Published at 09:00 on 13 June 2018

Recently I linked a Twitter thread by conservative academic Tom Nichols on the essential nature of Trump’s followers. And yes, Nichols is very much a conservative. Go check out his Twitter account and scroll through his posts; you’ll see gems like this one.

That latter point is, of course, largely irrelevant. What matters most is how well Nichols’ particular theory explains the behavior it is attempting to explain, and it does that very well. I am not aware of any competing explanation that works as well as the one Nichols recently espoused. Mainly I bring up the point of Nichols’ ideological proclivities simply to counter the accusation that he is nothing but a leftist saying things that the leftist writing this blog likes to hear.

Enough digression. Time to crack out my introductory PoliSci text, the one I bought in the early 1990’s when I started delving into the humanities on my own. My strategy was to go to the University of Washington’s course catalog, identify courses on topics of interest, go to the campus bookstore, purchase their texts, and proceed to study them on my own.

The text in question is the third edition of Political Ideologies: Their Origins and Impact by Leon P. Baradat. Its latest copyright is 1988, so nobody can accuse it of either being watered down to not pertain to Trump, or deliberately slanted to overly pertain to him. It’s a good insight into what has been traditionally regarded as the essential nature of fascism. This is what Baradat had to say about fascism in his introductory paragraph to the chapter he wrote on it:

… The resulting political vacuum was filled by charlatans whose ideas constituted reactionary rejections of modern institutions and values. Men like Mussolini and Hitler called upon their people to foresake reason and prudence, to follow their leaders with unquestioned obedience toward mythical, irrational, and inevitably disastrous goals [emphasis added].

In the following paragraph, Baradat writes: “The veracity of the myths were of little consequence, for they were used only as a means for motivation, not as a source of truth.” Sound anything like what Nichols just wrote?

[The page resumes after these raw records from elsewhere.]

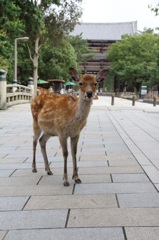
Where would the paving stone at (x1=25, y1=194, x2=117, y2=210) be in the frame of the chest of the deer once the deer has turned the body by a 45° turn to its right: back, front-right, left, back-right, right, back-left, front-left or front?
front

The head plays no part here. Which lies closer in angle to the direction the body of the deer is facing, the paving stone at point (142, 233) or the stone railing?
the paving stone

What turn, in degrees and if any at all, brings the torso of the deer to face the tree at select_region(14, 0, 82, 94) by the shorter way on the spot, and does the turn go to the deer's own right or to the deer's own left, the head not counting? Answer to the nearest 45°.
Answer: approximately 135° to the deer's own left

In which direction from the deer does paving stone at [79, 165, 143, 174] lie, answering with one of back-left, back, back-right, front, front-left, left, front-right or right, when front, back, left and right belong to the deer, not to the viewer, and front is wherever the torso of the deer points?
left

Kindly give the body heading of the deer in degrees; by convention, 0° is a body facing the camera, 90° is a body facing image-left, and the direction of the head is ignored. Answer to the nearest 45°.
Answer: approximately 315°

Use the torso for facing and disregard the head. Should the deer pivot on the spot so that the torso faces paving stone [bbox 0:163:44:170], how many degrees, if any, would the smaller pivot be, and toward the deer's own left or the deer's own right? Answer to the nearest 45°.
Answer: approximately 180°

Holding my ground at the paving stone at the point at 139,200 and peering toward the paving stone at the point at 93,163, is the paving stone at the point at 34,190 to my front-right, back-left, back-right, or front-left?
front-left

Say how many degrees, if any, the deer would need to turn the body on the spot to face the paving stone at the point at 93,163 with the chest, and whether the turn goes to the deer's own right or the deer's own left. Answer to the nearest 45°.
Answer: approximately 135° to the deer's own left

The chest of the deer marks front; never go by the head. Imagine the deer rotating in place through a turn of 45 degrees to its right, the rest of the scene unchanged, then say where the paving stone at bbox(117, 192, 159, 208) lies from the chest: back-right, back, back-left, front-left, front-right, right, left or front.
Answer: front-left

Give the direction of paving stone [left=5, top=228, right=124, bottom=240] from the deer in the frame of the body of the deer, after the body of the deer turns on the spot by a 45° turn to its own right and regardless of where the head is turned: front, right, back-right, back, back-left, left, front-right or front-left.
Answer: front

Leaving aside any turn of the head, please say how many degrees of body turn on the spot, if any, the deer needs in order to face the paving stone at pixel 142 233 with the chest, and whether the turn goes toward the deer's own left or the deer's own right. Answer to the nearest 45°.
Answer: approximately 45° to the deer's own right

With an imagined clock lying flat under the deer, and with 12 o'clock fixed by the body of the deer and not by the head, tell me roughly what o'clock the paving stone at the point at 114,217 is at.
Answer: The paving stone is roughly at 1 o'clock from the deer.

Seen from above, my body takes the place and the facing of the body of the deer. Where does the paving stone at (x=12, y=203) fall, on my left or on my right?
on my right
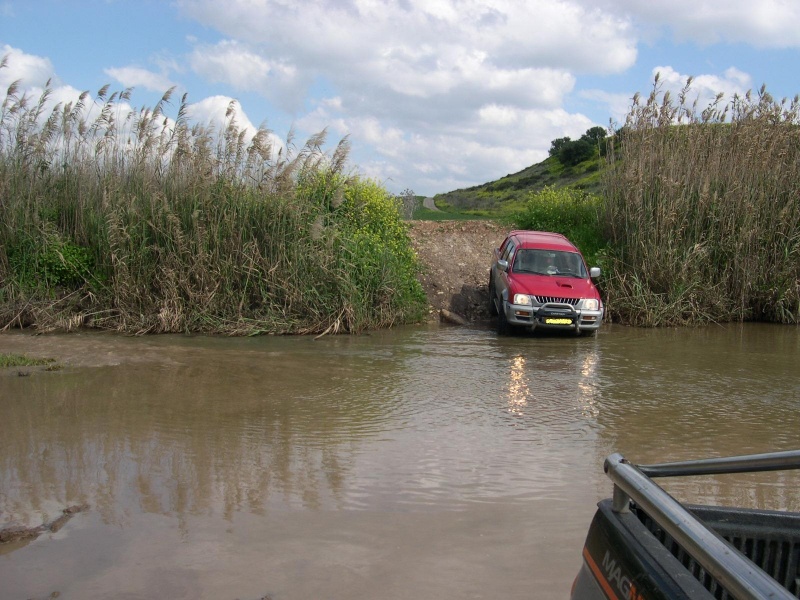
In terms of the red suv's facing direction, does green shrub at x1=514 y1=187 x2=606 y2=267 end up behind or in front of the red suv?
behind

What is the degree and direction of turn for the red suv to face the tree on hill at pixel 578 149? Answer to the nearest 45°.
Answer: approximately 180°

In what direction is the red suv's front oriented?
toward the camera
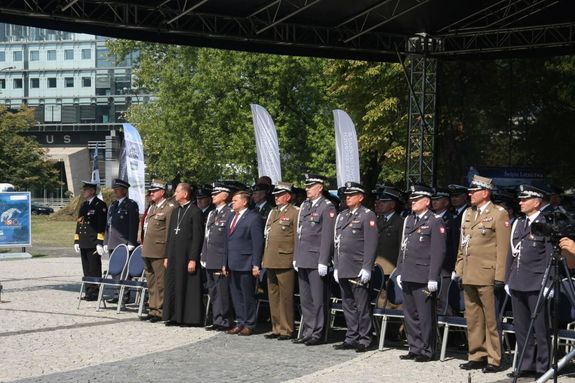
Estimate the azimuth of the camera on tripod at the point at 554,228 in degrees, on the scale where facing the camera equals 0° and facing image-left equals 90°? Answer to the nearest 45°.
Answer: approximately 90°

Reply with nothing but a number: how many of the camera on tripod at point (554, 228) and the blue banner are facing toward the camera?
1

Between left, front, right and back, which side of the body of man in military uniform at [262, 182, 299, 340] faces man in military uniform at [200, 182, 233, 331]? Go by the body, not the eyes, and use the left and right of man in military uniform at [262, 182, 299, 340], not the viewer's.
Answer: right

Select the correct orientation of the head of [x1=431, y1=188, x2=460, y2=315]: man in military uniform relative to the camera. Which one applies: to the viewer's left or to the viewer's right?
to the viewer's left

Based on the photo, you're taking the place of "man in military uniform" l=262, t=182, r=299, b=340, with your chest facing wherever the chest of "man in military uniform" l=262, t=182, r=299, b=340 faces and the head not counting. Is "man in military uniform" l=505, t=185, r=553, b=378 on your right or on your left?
on your left

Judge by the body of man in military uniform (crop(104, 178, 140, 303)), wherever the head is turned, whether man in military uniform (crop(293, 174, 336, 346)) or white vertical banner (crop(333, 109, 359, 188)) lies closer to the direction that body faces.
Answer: the man in military uniform

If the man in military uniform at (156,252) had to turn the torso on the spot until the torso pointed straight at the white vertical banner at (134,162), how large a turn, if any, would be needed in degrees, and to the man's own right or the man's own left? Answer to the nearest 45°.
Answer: approximately 135° to the man's own right

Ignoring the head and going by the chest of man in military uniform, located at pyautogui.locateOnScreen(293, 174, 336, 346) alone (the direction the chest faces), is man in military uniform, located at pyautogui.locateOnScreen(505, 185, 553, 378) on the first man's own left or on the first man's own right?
on the first man's own left

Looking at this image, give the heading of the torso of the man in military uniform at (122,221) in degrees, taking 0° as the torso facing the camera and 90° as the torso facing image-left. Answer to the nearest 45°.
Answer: approximately 45°

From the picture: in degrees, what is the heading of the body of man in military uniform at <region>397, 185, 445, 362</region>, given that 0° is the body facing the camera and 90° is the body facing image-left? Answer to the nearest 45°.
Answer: approximately 45°
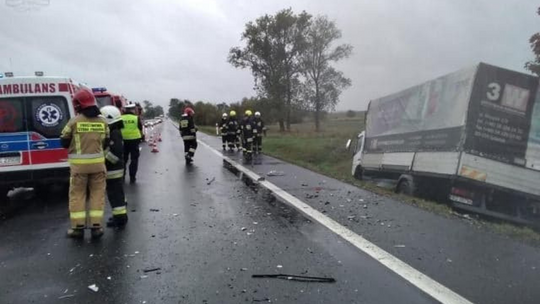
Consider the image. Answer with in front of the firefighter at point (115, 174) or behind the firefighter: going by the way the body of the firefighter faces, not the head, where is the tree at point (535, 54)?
behind

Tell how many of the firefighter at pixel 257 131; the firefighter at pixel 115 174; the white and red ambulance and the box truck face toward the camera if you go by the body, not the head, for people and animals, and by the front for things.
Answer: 1

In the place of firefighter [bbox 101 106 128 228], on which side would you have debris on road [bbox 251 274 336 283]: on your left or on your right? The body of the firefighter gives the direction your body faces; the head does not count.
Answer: on your left

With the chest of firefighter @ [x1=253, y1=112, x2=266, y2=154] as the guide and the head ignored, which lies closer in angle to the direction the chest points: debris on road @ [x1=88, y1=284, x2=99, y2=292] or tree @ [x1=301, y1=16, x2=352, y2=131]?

Baradat, of course, also wrote of war and genocide in that introduction, which has not happened yet with Trump; moreover, Trump is a rank amateur at political oppression compared to Hitler, who within weeks of gaining power had jailed pretty much every significant opposition figure. That’s why I used the phrase “Trumpism is fascist” in my title, not “Trumpism is fascism.” Its essential nature is that of a fascist ideology, even though its expression currently falls short of full-blown fascism.